(Indoor scene change data)

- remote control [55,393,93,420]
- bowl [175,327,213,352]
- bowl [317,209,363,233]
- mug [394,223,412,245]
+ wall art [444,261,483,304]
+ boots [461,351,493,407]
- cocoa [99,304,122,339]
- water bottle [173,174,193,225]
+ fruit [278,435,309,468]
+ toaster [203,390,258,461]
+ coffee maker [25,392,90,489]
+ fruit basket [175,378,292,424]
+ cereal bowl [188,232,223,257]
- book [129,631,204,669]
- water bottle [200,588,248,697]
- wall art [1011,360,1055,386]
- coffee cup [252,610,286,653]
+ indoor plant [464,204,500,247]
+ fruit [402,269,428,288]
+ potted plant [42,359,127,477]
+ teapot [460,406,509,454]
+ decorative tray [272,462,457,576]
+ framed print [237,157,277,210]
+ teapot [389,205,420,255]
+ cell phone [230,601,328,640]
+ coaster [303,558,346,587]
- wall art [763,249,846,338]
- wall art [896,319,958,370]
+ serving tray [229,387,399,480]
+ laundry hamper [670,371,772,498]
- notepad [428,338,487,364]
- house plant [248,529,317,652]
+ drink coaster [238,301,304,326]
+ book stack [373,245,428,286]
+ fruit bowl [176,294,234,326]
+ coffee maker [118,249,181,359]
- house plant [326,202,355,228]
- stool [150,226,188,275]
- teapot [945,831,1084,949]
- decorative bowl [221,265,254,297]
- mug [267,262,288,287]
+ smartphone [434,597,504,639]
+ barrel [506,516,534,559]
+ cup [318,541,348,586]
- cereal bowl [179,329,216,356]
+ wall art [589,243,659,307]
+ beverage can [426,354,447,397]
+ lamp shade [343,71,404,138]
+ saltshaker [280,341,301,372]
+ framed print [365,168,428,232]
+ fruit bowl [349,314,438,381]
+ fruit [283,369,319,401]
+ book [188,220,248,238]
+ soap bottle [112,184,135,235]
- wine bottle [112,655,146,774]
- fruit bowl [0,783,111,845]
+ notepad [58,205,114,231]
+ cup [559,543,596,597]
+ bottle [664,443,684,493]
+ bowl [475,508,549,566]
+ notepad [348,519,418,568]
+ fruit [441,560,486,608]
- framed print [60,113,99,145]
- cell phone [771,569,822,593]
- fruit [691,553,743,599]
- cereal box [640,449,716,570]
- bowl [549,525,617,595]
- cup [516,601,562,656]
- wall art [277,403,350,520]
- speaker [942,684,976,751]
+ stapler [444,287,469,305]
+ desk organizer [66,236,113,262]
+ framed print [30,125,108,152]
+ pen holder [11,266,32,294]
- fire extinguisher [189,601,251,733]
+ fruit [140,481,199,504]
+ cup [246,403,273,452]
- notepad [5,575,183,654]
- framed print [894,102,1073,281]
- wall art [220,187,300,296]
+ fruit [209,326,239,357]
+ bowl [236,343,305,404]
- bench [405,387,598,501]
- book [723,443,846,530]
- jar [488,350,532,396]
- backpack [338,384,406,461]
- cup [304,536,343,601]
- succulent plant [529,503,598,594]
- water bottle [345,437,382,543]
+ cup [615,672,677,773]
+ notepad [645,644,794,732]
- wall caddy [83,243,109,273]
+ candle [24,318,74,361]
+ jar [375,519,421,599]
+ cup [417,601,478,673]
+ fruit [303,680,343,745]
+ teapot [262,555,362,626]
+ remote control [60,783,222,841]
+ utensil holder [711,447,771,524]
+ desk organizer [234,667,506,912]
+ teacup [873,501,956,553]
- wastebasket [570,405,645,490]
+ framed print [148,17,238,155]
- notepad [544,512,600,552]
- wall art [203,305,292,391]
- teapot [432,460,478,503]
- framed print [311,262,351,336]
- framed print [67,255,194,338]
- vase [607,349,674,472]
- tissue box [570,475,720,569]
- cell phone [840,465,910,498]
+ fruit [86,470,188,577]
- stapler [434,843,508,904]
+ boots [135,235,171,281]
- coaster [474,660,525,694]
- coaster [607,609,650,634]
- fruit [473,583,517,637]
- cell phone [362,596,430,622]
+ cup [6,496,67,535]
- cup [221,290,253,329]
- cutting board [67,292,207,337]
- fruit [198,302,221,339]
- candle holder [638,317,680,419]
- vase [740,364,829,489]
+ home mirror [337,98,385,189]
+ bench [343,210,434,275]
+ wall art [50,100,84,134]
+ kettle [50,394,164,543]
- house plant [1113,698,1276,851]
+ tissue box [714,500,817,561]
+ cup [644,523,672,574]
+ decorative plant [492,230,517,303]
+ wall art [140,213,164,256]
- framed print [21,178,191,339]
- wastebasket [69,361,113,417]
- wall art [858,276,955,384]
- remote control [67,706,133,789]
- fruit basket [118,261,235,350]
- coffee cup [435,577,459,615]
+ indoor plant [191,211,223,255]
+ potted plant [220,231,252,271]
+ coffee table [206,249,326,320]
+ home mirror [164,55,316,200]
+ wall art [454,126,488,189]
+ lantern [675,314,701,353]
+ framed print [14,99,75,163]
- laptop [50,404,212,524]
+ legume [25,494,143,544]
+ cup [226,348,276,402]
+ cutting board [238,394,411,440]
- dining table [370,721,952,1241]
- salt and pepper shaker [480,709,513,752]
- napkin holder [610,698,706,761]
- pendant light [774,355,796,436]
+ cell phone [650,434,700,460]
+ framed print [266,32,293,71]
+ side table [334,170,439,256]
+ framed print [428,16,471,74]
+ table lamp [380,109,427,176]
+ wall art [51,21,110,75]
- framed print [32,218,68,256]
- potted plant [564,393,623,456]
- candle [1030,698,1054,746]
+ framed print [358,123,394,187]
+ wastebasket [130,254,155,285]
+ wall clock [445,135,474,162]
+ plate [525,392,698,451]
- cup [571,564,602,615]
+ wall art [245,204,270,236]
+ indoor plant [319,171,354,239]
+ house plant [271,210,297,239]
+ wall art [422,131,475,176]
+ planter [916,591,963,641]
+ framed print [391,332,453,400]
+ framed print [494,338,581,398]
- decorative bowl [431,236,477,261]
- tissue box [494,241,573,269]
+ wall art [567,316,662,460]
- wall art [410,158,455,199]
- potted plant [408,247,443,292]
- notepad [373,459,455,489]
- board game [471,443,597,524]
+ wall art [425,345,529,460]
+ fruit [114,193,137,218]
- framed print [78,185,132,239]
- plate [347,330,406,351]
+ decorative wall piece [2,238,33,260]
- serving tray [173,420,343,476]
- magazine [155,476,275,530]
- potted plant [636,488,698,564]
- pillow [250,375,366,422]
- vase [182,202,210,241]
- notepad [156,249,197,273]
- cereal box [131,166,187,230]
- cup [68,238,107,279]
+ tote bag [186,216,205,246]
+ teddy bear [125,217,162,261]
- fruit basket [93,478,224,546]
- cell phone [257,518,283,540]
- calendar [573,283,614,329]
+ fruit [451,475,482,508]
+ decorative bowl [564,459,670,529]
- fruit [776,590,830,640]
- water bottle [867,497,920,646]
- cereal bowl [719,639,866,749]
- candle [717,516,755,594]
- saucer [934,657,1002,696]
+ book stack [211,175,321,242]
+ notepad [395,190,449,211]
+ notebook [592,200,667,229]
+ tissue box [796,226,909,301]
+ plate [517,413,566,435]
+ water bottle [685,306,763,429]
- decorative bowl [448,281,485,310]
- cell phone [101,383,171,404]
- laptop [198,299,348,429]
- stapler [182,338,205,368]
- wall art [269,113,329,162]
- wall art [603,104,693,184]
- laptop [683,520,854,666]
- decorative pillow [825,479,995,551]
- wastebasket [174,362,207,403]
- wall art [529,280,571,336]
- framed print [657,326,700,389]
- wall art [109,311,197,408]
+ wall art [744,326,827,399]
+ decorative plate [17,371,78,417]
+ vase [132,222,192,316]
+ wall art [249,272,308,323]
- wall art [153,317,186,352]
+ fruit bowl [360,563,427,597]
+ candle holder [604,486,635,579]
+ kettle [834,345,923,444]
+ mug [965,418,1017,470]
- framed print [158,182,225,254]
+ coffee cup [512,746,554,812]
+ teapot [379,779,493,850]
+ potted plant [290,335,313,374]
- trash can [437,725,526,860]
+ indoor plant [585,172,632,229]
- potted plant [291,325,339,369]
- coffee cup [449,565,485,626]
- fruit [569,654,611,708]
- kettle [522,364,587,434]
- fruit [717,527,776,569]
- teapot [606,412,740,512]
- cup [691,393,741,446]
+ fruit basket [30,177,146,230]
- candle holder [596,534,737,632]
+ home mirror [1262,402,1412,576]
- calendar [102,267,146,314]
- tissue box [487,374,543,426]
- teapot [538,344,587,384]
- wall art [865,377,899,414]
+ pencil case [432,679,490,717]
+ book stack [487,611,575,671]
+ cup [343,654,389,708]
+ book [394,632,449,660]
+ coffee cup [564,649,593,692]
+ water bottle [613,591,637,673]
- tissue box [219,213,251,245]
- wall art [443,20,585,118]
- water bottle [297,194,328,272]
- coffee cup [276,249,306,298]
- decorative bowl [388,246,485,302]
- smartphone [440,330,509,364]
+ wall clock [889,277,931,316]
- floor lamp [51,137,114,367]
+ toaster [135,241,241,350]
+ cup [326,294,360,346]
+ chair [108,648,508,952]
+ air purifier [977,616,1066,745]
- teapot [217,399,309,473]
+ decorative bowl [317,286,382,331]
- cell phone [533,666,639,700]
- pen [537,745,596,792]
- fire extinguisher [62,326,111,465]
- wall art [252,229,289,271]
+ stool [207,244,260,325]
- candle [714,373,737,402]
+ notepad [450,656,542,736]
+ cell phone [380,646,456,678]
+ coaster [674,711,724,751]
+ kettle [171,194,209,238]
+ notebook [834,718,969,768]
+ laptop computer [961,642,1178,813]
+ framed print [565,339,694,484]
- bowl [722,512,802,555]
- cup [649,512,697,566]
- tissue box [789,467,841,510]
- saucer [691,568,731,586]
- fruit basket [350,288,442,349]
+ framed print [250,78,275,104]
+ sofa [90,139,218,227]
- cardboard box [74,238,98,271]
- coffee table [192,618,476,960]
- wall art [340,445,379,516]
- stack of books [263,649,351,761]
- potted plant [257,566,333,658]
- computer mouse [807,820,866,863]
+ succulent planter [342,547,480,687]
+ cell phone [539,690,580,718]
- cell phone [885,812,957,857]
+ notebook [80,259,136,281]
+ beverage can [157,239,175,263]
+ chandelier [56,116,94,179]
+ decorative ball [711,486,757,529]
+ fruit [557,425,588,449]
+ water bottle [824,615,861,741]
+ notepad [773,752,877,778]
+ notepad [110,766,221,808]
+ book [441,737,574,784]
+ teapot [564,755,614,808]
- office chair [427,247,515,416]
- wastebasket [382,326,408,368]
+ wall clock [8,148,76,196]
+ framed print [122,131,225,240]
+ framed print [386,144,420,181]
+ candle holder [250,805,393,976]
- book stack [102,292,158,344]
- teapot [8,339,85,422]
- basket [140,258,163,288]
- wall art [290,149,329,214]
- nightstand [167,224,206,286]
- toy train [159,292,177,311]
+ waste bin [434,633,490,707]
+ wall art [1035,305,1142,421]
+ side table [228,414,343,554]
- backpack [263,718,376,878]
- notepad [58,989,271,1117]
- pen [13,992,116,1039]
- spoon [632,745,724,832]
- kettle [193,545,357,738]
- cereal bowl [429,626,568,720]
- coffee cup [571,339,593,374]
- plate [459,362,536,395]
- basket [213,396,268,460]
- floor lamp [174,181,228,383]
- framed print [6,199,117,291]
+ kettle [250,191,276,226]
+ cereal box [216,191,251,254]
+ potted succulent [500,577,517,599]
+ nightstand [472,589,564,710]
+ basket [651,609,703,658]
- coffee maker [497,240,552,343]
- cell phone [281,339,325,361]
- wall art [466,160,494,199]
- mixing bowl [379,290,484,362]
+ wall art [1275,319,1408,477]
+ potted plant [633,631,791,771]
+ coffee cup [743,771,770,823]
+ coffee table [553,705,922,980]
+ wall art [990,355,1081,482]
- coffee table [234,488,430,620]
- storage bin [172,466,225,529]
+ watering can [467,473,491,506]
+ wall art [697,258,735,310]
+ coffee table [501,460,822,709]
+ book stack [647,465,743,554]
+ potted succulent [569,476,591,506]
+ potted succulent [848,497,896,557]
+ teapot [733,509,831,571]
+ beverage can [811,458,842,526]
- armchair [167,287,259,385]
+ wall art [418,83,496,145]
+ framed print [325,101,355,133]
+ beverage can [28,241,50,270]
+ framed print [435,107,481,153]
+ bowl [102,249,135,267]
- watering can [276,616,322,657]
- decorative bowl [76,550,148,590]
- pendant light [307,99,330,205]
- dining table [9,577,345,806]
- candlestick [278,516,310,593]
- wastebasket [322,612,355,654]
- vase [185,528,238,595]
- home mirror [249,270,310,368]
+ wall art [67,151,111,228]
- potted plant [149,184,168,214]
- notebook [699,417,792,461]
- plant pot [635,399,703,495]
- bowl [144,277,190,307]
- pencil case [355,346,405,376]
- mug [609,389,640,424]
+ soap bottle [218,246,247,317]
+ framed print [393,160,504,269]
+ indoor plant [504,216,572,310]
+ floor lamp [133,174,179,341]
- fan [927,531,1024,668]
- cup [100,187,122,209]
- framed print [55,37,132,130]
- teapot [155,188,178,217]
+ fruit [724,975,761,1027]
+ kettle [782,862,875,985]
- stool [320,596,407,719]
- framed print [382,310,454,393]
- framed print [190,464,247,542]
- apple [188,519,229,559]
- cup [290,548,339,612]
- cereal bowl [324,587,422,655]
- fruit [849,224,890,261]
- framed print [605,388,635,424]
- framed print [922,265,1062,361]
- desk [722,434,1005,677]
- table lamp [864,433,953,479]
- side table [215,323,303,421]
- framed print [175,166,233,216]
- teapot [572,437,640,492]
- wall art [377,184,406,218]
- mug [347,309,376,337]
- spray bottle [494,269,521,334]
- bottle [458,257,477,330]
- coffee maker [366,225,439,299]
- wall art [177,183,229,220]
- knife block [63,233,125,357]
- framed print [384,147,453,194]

▶ [What is being asked]: The answer is the run of lines above from the line containing "- candle [1030,698,1054,746]" through the line containing "- candle [717,516,755,594]", copied exactly and alone.

▶ [Response]:
- candle [1030,698,1054,746]
+ framed print [358,123,394,187]
+ wastebasket [130,254,155,285]
+ wall clock [445,135,474,162]
+ plate [525,392,698,451]
- cup [571,564,602,615]
+ wall art [245,204,270,236]
+ indoor plant [319,171,354,239]
+ house plant [271,210,297,239]
+ wall art [422,131,475,176]
+ planter [916,591,963,641]
+ framed print [391,332,453,400]
+ framed print [494,338,581,398]
- decorative bowl [431,236,477,261]
- tissue box [494,241,573,269]
+ wall art [567,316,662,460]
- wall art [410,158,455,199]
- potted plant [408,247,443,292]
- notepad [373,459,455,489]
- board game [471,443,597,524]
+ wall art [425,345,529,460]
+ fruit [114,193,137,218]
- framed print [78,185,132,239]
- plate [347,330,406,351]
+ decorative wall piece [2,238,33,260]
- serving tray [173,420,343,476]
- magazine [155,476,275,530]
- potted plant [636,488,698,564]
- pillow [250,375,366,422]
- vase [182,202,210,241]
- notepad [156,249,197,273]
- cereal box [131,166,187,230]
- cup [68,238,107,279]
+ tote bag [186,216,205,246]
+ teddy bear [125,217,162,261]
- fruit basket [93,478,224,546]
- cell phone [257,518,283,540]
- calendar [573,283,614,329]
+ fruit [451,475,482,508]
+ decorative bowl [564,459,670,529]
- fruit [776,590,830,640]
- water bottle [867,497,920,646]
- cereal bowl [719,639,866,749]
- candle [717,516,755,594]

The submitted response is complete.